Tuscaloosa: Football Matters
I drove to Tuscaloosa, Alabama, to get my bearings, to go deeper south, into Hale County and Greene County.
Tuscaloosa is a college town—more than half the town is the campus of the University of Alabama, celebrated as having the best football team in the country and the highest-paid coaches. It is the home of the Crimson Tide, the scarlet letter, the enlarged italic of the Alabama A on cars and clothes and often showing as a bold red tattoo.
I arrived on a Friday night, and the next day Tuscaloosa was in the grip of something more intense than a carnival. A riotous hooting tribal rite possessed the whole town, because of the University of Alabama football game that day in a stadium that held more than 100,000 people. I remarked on this and on the fans—everyone in Tuscaloosa was a fan. A man said to me, “This is a drinking town with a football problem,” and winked to show he was joshing.

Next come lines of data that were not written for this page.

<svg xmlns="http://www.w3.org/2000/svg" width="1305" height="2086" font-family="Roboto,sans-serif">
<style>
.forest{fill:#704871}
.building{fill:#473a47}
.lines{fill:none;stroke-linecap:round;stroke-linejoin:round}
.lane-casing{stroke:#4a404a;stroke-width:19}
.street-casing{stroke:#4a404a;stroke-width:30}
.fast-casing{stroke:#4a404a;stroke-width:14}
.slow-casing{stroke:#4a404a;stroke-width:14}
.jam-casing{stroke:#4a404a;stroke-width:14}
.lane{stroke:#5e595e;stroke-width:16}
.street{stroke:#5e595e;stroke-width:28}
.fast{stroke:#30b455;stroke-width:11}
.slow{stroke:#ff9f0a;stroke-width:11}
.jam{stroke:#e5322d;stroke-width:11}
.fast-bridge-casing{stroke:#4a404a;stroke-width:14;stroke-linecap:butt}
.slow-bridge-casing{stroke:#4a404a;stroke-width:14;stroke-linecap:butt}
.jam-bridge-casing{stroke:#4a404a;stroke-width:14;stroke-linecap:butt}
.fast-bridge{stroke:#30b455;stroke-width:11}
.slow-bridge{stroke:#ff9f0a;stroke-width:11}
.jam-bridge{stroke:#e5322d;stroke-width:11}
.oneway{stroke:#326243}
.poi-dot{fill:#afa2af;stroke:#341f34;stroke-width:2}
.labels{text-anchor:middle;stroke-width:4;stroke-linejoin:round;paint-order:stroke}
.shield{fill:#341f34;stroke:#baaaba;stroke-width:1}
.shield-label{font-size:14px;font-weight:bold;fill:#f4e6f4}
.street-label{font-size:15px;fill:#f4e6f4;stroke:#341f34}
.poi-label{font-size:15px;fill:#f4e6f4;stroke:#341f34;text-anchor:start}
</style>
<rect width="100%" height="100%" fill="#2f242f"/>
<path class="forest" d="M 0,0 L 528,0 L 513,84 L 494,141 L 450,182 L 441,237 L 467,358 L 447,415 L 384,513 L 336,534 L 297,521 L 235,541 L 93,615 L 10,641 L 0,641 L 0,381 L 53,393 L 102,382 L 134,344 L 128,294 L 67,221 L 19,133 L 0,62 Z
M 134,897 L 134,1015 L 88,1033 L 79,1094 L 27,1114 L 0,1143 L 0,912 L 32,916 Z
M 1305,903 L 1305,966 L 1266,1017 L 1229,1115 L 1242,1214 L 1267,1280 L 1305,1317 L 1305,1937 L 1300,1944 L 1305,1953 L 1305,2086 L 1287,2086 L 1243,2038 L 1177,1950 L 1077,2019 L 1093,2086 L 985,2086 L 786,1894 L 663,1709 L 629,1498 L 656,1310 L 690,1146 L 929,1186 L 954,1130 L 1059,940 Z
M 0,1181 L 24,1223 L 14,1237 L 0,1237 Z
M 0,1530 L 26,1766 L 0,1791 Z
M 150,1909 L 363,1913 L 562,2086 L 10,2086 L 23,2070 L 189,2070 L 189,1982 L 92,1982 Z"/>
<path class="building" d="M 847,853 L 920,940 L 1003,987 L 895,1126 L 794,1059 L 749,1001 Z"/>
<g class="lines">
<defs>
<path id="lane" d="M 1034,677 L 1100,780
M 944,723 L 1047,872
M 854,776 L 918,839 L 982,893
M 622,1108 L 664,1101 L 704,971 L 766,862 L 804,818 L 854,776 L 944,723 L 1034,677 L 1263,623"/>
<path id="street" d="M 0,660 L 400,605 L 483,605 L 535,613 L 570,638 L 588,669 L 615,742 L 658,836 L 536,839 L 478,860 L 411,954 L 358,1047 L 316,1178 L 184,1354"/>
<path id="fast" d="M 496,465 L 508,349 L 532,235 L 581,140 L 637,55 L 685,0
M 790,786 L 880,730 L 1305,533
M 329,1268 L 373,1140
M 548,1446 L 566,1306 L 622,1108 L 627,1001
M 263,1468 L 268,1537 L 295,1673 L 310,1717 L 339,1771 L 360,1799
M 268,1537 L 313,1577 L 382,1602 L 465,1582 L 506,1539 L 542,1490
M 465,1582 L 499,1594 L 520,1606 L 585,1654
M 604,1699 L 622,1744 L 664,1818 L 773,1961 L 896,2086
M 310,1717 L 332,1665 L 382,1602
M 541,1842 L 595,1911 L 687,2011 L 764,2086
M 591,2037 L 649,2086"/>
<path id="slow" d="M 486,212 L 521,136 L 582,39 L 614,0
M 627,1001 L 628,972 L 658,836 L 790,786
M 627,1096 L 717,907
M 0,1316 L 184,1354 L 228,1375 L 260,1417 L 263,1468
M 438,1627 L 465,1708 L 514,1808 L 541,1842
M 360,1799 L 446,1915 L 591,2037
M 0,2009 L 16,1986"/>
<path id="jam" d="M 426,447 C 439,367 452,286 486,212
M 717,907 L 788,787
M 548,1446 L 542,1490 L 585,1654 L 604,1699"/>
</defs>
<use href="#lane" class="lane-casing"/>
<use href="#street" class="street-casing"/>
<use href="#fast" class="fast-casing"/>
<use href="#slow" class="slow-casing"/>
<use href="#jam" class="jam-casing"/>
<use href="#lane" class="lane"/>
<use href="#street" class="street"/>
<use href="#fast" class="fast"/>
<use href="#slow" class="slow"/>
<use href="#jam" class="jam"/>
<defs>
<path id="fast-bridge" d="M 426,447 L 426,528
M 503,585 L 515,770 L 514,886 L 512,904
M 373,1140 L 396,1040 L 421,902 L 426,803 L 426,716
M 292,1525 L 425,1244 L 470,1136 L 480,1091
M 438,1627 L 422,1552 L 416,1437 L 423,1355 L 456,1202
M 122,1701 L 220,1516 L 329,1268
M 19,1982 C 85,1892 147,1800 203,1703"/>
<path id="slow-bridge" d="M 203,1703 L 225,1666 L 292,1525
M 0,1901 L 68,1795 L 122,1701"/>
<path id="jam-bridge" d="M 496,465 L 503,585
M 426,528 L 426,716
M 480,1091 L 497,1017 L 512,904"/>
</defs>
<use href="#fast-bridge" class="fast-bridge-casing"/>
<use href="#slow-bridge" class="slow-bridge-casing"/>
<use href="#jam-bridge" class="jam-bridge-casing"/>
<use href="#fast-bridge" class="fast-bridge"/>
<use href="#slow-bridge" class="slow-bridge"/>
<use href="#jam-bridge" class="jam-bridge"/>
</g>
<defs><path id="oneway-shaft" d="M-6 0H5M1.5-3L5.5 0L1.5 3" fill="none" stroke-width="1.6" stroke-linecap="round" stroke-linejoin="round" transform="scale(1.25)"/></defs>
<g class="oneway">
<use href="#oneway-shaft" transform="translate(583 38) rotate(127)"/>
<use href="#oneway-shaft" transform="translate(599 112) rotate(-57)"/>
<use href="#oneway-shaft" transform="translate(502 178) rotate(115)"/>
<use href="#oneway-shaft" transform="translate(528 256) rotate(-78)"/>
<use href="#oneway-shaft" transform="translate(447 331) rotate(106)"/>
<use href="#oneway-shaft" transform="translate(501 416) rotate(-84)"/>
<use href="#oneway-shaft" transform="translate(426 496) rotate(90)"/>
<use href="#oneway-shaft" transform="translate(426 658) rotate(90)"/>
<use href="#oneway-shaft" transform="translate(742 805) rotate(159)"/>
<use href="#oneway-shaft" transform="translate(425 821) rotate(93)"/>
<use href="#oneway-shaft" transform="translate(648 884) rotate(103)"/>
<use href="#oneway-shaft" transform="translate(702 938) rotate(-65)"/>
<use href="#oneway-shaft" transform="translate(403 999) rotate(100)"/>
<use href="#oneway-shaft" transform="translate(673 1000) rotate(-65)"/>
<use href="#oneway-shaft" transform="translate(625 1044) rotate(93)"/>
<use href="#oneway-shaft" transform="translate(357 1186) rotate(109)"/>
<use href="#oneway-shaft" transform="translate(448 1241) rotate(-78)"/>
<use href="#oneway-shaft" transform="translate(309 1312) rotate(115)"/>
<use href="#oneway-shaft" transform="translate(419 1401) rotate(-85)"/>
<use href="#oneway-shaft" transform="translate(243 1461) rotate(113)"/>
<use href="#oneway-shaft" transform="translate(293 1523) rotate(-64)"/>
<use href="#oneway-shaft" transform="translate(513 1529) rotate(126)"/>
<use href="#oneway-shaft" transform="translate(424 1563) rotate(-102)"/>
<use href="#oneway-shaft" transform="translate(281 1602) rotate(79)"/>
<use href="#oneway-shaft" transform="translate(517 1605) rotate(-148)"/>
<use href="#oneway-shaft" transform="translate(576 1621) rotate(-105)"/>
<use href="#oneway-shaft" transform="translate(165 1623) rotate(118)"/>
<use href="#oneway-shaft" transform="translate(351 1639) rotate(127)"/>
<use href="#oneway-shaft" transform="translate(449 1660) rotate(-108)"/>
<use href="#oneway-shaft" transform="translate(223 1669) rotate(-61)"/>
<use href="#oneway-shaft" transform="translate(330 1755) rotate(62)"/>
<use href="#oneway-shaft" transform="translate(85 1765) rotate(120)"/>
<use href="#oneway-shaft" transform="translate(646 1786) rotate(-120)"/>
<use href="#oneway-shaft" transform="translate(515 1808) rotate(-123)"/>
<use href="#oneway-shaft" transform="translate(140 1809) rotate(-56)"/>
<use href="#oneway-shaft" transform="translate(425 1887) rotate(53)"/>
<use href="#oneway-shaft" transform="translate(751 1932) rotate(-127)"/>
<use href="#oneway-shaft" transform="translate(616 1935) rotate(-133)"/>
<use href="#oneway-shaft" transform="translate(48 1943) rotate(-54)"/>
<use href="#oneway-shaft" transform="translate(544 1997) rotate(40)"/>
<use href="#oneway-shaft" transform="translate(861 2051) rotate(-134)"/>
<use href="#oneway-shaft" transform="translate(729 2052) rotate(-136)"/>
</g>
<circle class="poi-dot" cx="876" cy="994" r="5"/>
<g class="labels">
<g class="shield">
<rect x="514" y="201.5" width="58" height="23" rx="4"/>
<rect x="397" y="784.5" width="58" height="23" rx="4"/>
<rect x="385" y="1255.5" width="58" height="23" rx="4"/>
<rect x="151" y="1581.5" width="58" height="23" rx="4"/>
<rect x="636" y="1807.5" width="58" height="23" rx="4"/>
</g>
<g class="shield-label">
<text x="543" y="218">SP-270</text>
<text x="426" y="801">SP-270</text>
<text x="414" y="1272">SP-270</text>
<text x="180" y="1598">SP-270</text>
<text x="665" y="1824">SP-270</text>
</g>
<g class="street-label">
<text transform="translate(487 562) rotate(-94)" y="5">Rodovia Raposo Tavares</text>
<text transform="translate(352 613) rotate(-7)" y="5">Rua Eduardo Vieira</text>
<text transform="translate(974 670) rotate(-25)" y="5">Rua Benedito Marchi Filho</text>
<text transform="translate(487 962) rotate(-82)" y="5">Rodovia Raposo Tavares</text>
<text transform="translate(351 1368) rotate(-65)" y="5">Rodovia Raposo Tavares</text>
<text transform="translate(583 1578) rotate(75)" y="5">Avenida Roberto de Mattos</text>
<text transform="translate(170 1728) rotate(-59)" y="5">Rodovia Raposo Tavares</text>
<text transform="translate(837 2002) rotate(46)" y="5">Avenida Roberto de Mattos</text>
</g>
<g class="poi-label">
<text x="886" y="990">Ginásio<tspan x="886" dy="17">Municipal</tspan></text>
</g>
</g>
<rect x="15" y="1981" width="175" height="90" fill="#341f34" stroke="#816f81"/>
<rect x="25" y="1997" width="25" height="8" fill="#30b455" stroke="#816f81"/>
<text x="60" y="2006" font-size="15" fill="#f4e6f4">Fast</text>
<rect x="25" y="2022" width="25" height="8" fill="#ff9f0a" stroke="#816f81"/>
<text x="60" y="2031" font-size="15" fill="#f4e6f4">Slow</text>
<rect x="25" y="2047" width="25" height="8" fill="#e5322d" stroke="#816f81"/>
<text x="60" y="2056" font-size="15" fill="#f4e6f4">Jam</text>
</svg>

That idle quip has been made of many college towns, but is football a problem in Tuscaloosa? It seemed to me a chronic condition, and perhaps not a problem but a solution. The town is consumed by the sport. It is funded by football, and it prospers. Football is the town’s identity, and the game makes its citizens happy—resolves their conflicts, unifies them, helps them forget their pain, gives them membership in a cult of winners—and it makes them colossal, monologuing, and rivalrous bores.
“Football’s a religion here,” some Tuscaloosans also say, and smile in apology, but they are closer to a complete definition in that cliché than they perhaps realize. Even the most basic of psychological analysis can explain why that neat formula is so fitting. Not any old religion, certainly not the mild, private, prayer-muttering, God-is-love creed that informs decisions and gives us peace. The Crimson Tide football religion is one that is awash in fury, something like Crusader Christianity reared on bloodthirstiness, with its saber charges and its conquests, or like Islam in its most jihadi form, the blazing, red-eyed, uncompromising, and martyring faith; an in-group cohering around the sport to demonize and vanquish an out-group. In Tuscaloosa it is a public passion, a ritualized belief system, a complete persona. It is why in Alabama some men have the A tattooed on their neck, and some women on their shoulder: a public statement, a commitment for life, body modification as proof of loyalty and cultural differentiation, like a Hindu’s caste mark or a Maori’s tattoo or the facial scarring of a Sudanese Dinka.